Descripción del ejercicio: Prolonga el fragmento sobre el duelo por la muerte de John a partir de su última oración.

Fragmento seleccionado:
:::::
La locura disminuye, pero la claridad no la sustituye.
Busco objetivos y no encuentro ninguno.
En realidad, no quiero que el año termine porque sé que a medida que pasen los días, cuando enero dé paso a febrero y febrero, al verano, sucederán ciertas cosas. Mi imagen de John en el momento de su muerte se irá haciendo menos inmediata, menos cruda. Será algo que sucedió otro año. Mi percepción del propio John, del John vivo, se hará más lejana, incluso "porrosa", suavizada, transformada en cualquier cosa que sirva mejor a mi vida sin él. En realidad, ya está empezando a suceder. Durante todo el año he ido resiguiendo el calendario del año pasado: ¿qué hacíamos este mismo día el año pasado? ¿Dónde cenamos? ¿Es el día que hace un año volamos a Honolulú después de la boda de Quintana? ¿Es el día que hace un año volvimos de París? ¿Es el día? Hoy, por primera vez, me doy cuenta de que mi recuerdo de este día de hace un año es un recuerdo del que John está ausente. Este día hace un año era 31 de diciembre de 2003. Hace un año, John no vio aquel día. John estaba muerto.
:::::
Datos mostrados:
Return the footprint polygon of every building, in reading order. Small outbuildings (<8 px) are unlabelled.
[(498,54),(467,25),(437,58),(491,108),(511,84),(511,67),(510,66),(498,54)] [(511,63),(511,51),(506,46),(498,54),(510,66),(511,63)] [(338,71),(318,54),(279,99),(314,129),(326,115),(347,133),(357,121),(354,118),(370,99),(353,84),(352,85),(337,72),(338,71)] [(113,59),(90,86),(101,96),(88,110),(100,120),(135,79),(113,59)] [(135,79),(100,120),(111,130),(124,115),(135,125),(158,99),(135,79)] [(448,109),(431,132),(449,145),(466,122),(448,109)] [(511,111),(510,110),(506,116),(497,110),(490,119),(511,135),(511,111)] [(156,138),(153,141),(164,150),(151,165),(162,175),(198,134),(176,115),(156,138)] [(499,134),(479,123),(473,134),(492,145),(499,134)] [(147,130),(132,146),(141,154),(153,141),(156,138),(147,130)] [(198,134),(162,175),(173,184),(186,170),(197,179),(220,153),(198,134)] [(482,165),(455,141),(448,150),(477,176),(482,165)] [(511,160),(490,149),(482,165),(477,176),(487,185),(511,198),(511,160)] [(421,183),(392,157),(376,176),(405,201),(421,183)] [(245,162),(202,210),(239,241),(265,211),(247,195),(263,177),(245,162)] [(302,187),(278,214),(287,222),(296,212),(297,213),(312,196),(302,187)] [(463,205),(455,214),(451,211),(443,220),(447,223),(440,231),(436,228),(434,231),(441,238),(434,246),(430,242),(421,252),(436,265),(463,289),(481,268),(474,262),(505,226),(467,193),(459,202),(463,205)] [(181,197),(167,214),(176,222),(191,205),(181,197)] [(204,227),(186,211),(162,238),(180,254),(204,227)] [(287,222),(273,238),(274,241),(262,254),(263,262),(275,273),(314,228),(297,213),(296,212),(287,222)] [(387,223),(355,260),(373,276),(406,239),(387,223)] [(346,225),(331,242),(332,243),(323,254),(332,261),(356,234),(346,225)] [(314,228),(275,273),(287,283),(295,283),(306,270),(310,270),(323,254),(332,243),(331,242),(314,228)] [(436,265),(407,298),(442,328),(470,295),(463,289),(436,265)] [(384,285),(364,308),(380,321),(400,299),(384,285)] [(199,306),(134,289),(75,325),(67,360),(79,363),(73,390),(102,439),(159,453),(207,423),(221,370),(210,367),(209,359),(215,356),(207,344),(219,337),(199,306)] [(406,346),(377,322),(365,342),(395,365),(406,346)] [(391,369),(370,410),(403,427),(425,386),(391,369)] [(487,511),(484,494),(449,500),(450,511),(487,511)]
:::::
Respuesta:
Sé por qué intentamos mantener vivos a los muertos: intentamos mantenerlos vivos para que sigan con nosotros. 
También sé que si hemos de continuar viviendo llega un momento en que debemos abandonar a los muertos, dejarlos marchar, mantenerlos muertos.
Dejarlos que se conviertan en la fotografía sobre la mesa.
Dejarlos que sean un nombre en las cuentas fiduciarias.
Soltarlos en el agua.
El saberlo no me hace más fácil tener que soltarlo en el agua.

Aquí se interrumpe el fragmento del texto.